This project helps users find relevant paragraphs within scholarly articles.

Background

Scholarly articles can often be long, and finding one which either backs up or disproves an idea can be quite difficult and time consuming. When searching for an article on a scholarly search engine, such as Google Scholars, full article texts are returned. Full articles take time to read through and may not contain the information the searcher was hoping to find.

Overview

By starting with EuropePMC's rest API, this project aims to create a search engine which ranks results based on individual paragraphs. Once EuropePMC’s scholarly API is initially implemented, more scholarly APIs can be added. This project will use the API, NLP, and basic search techniques in order to find relevant paragraphs to a search query. The audience for this project are end consumers looking to better understand scholarly claims and researchers looking for other journals.

Priorities:

  • P0
    • Search EuropePMC’s api for relevant articles and give each article in the paragraph a correlation score to a query
  • P1
    • Create a frontend for the Search Engine
  • P2
    • Improve the correlation score via an NLP classifier.
  • P3
    • Add in more APIs to go alongside EuropePMC’s api
  • P4
    • Mobile friendly view

This project will be built using Typescript. Typescript was chosen because this project involves web scraping, a frontend, and JSON objects. Typescript’s integration with JSON objects and strong typing will allow for easier scraping and integration with APIs. Typescript’s native support for promises will allow for making multiple API and web scraping calls concurrently. Moreover, I have the most experience in Typescript and, due to the project’s short time frame, rapid development is prioritized.

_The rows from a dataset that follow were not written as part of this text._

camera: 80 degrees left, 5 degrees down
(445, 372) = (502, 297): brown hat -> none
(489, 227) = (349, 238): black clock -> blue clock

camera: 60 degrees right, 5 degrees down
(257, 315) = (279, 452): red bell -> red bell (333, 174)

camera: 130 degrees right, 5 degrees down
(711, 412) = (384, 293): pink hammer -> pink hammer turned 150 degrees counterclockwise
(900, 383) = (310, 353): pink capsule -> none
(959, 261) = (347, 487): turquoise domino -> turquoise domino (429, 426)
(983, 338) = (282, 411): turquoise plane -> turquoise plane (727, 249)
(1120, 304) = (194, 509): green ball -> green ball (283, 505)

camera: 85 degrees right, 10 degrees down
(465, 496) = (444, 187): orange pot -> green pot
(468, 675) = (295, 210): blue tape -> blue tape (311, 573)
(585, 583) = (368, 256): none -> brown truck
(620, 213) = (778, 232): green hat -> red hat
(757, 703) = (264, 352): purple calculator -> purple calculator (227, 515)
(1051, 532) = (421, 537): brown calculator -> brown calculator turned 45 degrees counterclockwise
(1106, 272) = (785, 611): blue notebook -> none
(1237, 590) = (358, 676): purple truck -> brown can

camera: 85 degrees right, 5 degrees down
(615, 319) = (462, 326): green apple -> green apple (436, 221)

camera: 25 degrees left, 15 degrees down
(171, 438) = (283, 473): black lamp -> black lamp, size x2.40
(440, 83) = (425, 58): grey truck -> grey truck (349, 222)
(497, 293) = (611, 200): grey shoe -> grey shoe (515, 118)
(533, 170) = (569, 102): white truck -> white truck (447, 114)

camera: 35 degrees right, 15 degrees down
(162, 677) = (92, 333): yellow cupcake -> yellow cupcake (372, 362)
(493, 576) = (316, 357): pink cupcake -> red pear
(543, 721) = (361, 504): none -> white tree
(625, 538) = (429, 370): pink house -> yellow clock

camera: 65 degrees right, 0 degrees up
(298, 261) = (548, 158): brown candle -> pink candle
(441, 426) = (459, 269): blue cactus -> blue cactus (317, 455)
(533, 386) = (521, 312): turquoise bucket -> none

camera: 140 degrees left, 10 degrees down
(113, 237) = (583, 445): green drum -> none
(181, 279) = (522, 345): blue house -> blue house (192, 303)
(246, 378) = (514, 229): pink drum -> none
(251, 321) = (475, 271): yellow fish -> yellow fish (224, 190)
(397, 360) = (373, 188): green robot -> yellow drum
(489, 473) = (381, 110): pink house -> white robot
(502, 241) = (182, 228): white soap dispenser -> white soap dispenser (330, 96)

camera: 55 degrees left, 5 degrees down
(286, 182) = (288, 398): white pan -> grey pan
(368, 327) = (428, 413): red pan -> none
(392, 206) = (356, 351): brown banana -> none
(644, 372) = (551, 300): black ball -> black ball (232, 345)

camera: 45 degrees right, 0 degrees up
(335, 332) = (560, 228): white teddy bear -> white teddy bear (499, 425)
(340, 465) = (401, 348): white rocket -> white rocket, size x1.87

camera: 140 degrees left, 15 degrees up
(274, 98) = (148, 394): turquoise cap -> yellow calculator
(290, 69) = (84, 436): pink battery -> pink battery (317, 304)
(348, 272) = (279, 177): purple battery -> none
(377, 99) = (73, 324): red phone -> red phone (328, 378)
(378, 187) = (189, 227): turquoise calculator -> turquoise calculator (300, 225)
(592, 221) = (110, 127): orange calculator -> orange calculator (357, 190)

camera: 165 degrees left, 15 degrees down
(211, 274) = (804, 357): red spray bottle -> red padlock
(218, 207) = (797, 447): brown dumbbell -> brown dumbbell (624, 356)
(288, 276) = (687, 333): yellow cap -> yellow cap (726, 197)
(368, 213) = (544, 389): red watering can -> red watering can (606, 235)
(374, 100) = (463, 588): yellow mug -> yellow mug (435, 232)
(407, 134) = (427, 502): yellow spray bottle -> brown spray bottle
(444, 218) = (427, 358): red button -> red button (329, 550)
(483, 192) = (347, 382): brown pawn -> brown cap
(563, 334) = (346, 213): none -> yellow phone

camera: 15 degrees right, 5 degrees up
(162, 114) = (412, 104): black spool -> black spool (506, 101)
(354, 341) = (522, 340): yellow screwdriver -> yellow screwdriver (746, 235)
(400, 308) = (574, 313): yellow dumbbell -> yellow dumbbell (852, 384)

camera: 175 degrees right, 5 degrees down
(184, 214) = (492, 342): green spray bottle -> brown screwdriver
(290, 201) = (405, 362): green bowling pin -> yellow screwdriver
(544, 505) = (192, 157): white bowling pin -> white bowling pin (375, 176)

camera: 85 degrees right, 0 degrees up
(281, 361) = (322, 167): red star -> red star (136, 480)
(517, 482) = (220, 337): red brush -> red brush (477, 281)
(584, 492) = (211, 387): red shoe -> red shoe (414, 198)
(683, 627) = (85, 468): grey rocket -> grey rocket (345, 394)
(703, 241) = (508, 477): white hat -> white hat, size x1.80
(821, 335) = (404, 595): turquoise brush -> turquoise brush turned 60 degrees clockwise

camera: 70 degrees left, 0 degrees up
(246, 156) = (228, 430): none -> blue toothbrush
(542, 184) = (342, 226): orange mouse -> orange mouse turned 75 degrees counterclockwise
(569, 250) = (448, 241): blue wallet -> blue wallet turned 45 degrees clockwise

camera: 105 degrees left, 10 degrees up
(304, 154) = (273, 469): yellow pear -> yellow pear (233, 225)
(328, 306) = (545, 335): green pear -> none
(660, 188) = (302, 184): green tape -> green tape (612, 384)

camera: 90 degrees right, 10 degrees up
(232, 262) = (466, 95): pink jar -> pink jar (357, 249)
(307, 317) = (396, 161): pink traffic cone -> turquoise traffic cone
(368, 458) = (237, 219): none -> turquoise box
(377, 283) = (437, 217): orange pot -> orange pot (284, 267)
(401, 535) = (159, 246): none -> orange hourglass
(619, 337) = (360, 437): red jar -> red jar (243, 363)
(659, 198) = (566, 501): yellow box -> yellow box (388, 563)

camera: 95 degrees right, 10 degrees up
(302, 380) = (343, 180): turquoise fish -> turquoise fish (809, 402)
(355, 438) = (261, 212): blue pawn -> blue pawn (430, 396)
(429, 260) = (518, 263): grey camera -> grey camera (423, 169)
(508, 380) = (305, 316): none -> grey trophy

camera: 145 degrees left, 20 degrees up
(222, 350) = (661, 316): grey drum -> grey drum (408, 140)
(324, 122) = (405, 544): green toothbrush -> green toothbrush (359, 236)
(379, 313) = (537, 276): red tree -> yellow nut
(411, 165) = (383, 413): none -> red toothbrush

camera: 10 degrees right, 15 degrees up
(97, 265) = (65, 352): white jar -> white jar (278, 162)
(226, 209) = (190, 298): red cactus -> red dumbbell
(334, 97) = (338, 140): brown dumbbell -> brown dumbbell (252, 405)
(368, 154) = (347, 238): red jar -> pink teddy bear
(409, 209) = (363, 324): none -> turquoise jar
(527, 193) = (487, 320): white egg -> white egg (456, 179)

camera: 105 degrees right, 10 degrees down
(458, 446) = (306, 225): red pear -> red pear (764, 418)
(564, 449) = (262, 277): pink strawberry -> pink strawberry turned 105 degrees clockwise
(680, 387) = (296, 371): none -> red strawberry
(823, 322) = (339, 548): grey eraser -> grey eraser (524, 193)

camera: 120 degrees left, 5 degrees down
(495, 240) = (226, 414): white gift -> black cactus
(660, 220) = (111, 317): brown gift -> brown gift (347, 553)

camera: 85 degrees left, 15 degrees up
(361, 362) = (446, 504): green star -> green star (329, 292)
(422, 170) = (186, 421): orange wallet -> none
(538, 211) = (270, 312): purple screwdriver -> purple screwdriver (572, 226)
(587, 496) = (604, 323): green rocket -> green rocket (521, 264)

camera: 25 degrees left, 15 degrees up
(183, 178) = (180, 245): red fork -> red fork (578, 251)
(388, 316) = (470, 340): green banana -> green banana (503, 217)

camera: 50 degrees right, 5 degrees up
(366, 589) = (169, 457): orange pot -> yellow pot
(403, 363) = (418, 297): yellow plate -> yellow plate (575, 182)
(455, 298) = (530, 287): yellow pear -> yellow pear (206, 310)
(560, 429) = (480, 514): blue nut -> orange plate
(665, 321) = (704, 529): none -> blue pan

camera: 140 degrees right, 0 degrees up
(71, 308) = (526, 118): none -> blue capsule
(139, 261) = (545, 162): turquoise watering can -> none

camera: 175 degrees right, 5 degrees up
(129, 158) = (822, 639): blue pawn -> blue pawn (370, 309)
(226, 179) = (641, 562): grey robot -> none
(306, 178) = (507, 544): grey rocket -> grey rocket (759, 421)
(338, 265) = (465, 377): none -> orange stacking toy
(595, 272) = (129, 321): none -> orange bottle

Nx will be used to manage the repository. Nx is a tool for managing mono repos and multi package repos. Jest will be used to run the unit tests.

Deployment

Frontend deployment occurs automatically via Netlify once a branch is merged into master. In order to deploy the backend to Heroku:

  • Make sure to be a contributor on the Heroku Deploy Repo
  • Clone the Heroku Deploy Repo into the parent directory of this repository
  • Run npm run deploy:heroku

NX

This project was generated using Nx.

🔎 Nx is a set of Extensible Dev Tools for Monorepos.

Adding capabilities to your workspace

Nx supports many plugins which add capabilities for developing different types of applications and different tools.

These capabilities include generating applications, libraries, etc as well as the devtools to test, and build projects as well.

Below are some plugins which you can add to your workspace:

  • React
    • npm install --save-dev @nrwl/react
  • Web (no framework frontends)
    • npm install --save-dev @nrwl/web
  • Angular
    • npm install --save-dev @nrwl/angular
  • Nest
    • npm install --save-dev @nrwl/nest
  • Express
    • npm install --save-dev @nrwl/express
  • Node
    • npm install --save-dev @nrwl/node

Generate an application

Run nx g @nrwl/react:app my-app to generate an application.

You can use any of the plugins above to generate applications as well.

When using Nx, you can create multiple applications and libraries in the same workspace.

Generate a library

Run nx g @nrwl/react:lib my-lib to generate a library.

You can also use any of the plugins above to generate libraries as well.

Libraries are sharable across libraries and applications. They can be imported from @foodmedicine/mylib.

Development server

Run nx serve my-app for a dev server. Navigate to http://localhost:4200/. The app will automatically reload if you change any of the source files.

Code scaffolding

Run nx g @nrwl/react:component my-component --project=my-app to generate a new component.

Build

Run nx build my-app to build the project. The build artifacts will be stored in the dist/ directory. Use the --prod flag for a production build.

Running unit tests

Run nx test my-app to execute the unit tests via Jest.

Run nx affected:test to execute the unit tests affected by a change.

Running end-to-end tests

Run ng e2e my-app to execute the end-to-end tests via Cypress.

Run nx affected:e2e to execute the end-to-end tests affected by a change.

Understand your workspace

Run nx dep-graph to see a diagram of the dependencies of your projects.